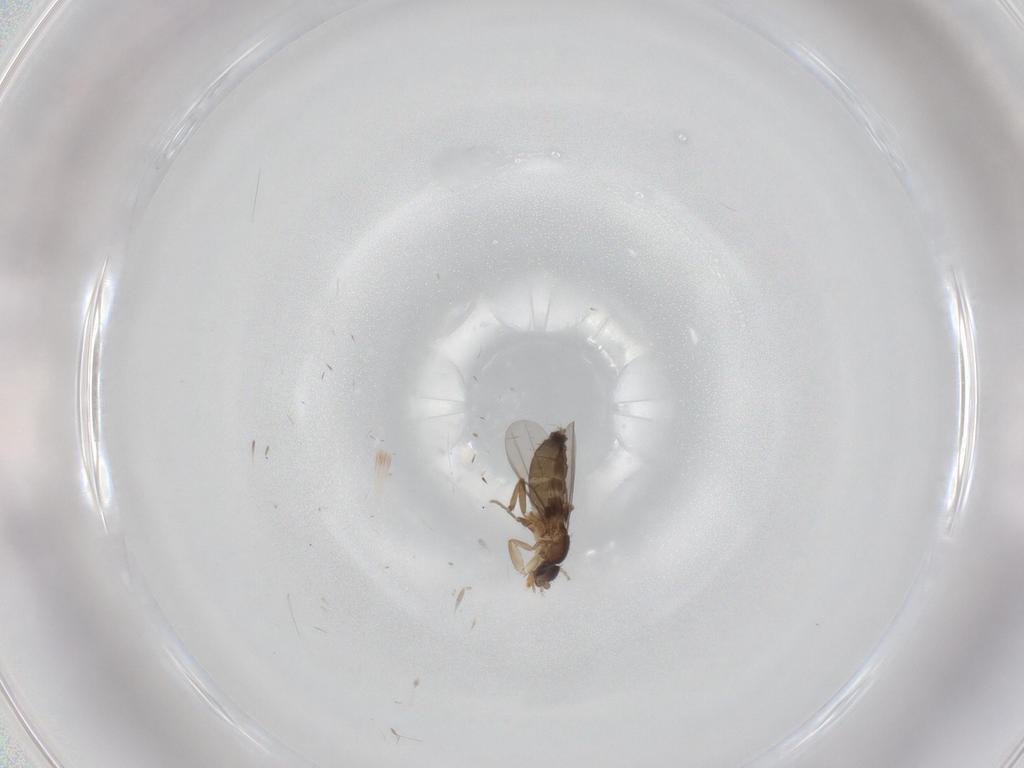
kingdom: Animalia
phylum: Arthropoda
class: Insecta
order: Diptera
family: Phoridae
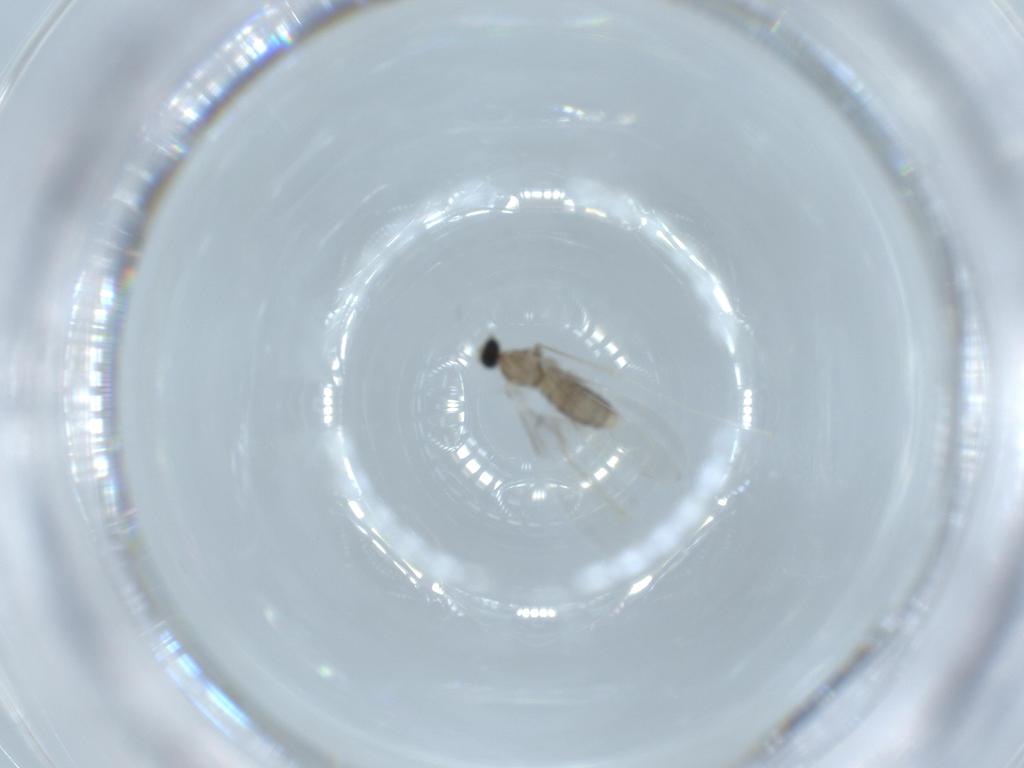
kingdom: Animalia
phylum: Arthropoda
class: Insecta
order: Diptera
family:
○ ○ ○ ○ ○ ○ ○
* **Short exercise**: Can you rewrite these lines with "division" substituted for each "phylum", leaving out the pictures and keeping everything else unchanged?

* **Finished task**:
kingdom: Animalia
division: Arthropoda
class: Insecta
order: Diptera
family: Phoridae
kingdom: Animalia
division: Arthropoda
class: Insecta
order: Diptera
family:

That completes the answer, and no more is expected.